Medical Imaging Interaction Toolkit  2021.10.00
Medical Imaging Interaction Toolkit
The Segmentation View
Icon of the segmentation view

Some of the features described below are closed source additions to the open source toolkit MITK and are not available in every application.


Segmentation is the act of partitioning an image into subsets by either manual or automated delineation to create i.e. a distinction between foreground and background. The MITK segmentation plugin allows you to create segmentations of anatomical and pathological structures in medical images. The plugin consists of a number of views:

In this documentation, the features and usage of the segmentation view will be described. For an introduction to the segmentation utilities and clipping plane views, please be referred to the respective documentation pages.

Segmentation plugin overview


The segmentation plugin offers a number of preferences which can be set via the MITK Workbench application preferences:

Segmentation preferences
  • Slim view: Allows you to show or hide the tool button description of the segmentation view
  • 2D display: Specify whether the segmentation is drawn as outline or as a transparent overlay
  • 3D display: Activate 3D volume rendering for your segmentation
  • Data node selection mode: If activated the segmentation image is automatically chosen from the data manager selection.
  • Smoothed surface creation: Set certain smoothing parameters for surface creation

Technical Issues

The segmentation plugin makes a number of assumptions:

  • Images must be 2D, 3D, or 3D+t.
  • Images must be single-values, i.e. CT, MRI or "normal" ultrasound. Images from color doppler or photographic (RGB) images are only partially supported (please be aware that some tools might not be compatible with this image type).
  • Segmentations are handled as binary images of the same extent as the original image.

Data Selection & Creating New Segmentations

To select a reference image for the segmentation, click on the Patient Image selection widget and choose a suitable image from the selection available in the data manager. By default the auto selection mode is enabled (see Preferences).
Once a patient image is selected, a new segmentation can be created on this reference image by clicking the New... button to the right of the Segmentation selection widget. An input field will appear which allows you to set the name and display color of the segmentation. Notice that the input field suggests names once you start typing and that it also suggests colors for known organ names. Once generated the segmentation will be added with "binary mask" icon to the data manager as sub-node of the reference image. This item is automatically selected for you, allowing you to start editing the new segmentation right away.

§ Record extracts
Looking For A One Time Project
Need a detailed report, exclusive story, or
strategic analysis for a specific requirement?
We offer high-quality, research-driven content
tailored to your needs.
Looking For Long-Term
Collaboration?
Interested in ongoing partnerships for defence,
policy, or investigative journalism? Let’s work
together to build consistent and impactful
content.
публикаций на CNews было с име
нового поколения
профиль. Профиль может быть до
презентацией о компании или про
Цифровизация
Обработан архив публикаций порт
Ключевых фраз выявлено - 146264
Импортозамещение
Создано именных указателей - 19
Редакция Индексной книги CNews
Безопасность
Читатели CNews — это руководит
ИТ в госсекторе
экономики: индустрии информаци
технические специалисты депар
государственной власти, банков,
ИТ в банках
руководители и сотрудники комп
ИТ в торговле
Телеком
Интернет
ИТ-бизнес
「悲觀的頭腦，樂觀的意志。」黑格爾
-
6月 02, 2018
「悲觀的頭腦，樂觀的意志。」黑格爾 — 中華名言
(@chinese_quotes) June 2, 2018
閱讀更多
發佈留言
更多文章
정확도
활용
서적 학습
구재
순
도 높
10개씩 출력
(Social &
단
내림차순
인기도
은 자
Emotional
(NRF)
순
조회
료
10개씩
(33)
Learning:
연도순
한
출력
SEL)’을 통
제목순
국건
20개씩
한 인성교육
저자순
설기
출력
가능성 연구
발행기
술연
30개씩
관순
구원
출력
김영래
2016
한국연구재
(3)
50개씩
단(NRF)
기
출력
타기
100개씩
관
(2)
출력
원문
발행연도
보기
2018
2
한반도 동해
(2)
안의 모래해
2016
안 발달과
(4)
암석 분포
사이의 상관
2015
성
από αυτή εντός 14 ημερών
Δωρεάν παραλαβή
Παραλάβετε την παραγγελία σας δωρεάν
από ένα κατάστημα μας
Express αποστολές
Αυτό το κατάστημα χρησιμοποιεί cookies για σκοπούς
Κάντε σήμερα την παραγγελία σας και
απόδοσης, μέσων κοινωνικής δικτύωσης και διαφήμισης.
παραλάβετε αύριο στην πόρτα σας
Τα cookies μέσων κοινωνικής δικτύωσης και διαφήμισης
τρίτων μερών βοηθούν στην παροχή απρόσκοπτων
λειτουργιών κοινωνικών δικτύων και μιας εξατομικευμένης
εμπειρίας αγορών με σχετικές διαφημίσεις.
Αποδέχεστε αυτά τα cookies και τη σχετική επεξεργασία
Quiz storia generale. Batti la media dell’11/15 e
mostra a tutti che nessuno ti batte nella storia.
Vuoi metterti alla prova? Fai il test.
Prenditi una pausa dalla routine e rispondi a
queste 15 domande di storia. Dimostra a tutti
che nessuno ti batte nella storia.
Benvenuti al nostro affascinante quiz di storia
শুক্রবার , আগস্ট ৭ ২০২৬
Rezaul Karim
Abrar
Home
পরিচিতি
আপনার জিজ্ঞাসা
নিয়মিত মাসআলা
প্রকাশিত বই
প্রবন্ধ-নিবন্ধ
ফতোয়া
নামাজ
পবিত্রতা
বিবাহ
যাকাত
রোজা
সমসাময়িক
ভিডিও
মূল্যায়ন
...
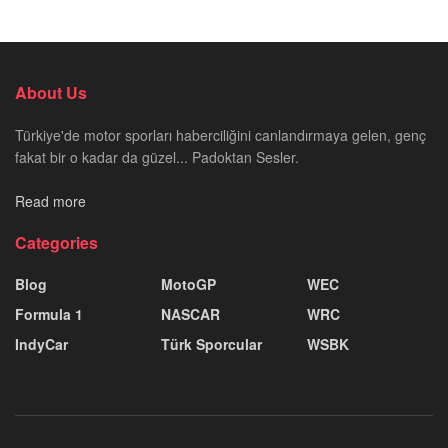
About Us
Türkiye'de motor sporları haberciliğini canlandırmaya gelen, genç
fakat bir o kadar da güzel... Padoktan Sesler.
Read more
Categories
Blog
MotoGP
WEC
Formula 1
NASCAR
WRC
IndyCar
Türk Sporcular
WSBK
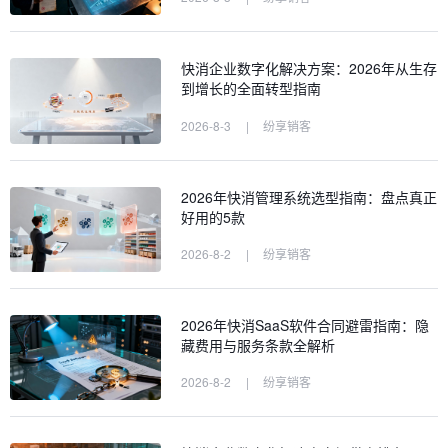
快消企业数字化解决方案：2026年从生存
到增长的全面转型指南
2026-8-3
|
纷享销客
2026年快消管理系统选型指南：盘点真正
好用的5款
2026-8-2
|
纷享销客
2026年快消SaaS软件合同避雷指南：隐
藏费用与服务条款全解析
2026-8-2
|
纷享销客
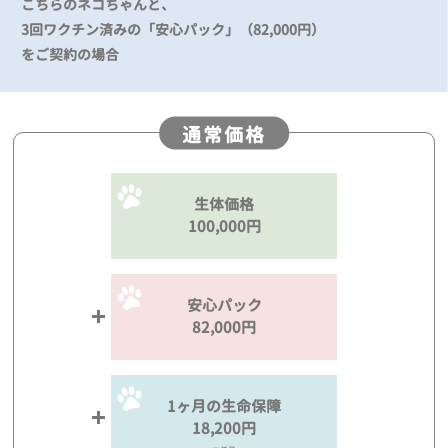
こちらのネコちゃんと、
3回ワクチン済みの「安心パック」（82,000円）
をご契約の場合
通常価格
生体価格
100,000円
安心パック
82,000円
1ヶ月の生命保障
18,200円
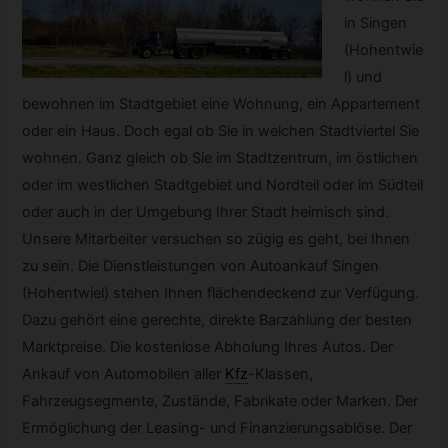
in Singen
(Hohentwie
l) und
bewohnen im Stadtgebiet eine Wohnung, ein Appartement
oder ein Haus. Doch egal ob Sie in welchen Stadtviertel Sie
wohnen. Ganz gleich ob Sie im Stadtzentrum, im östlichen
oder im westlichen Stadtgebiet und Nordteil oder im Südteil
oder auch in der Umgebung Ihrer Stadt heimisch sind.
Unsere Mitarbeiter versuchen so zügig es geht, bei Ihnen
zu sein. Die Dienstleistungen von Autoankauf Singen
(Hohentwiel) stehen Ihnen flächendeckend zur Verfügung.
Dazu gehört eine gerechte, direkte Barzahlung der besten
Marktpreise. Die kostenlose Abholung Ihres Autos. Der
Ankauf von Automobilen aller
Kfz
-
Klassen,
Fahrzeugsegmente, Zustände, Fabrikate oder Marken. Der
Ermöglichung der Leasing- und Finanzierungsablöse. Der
==
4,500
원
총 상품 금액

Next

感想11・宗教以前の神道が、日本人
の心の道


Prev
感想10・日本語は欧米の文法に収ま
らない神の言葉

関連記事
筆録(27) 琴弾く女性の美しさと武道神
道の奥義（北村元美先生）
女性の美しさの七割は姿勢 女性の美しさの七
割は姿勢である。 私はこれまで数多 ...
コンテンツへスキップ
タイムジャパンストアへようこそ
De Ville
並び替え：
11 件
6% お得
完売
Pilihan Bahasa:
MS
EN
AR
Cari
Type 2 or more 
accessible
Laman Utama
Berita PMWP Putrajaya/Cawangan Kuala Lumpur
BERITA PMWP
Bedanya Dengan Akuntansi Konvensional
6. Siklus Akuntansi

§ Activity
Continue the MITK segmentation view documentation from the point where it stops. The entries come from a different source than the text above.

§ Response
Selecting Segmentations for Editing

Alternatively to creating a new segmentation, an existing one can be edited as well. As you might have segmented multiple structures within a single image, the application needs to know which of them to use for editing. For that you click the segmentation selection widget and a selection field will open, containing all suitable segmentations for the parent dataset available in the data manager.

Segmentation Tool Overview

MITK offers a comprehensive set of slice-based 2D and (semi-)automated 3D segmentation tools. The manual 2D tools require some user interaction and can only be applied to a single image slice whereas the 3D tools operate on the whole image. The 3D tools usually only require a small amount of user interaction, i.e. placing seed points or setting/adjusting parameters. You can switch between the different toolsets by selecting the 2D or 3D tab in the segmentation view.

An overview of the existing 2D and 3D tools in MITK.

2D Segmentation Tools

With 2D manual contouring you define which voxels are part of the segmentation and which ones are not. This allows you to create segmentations of any structures of interest in an image. You can also use manual contouring to correct segmentations that result from sub-optimal automatic methods. The drawback of manual contouring is that you might need to define contours on many 2D slices. However, this is mitigated by the interpolation feature, which will make suggestions for a segmentation.

Selecting Editing Tools

To start using one of the editing tools, click its button from the displayed toolbox. The selected editing tool will be active and its corresponding button will stay pressed until you click the button again. Selecting a different tool also deactivates the previous one.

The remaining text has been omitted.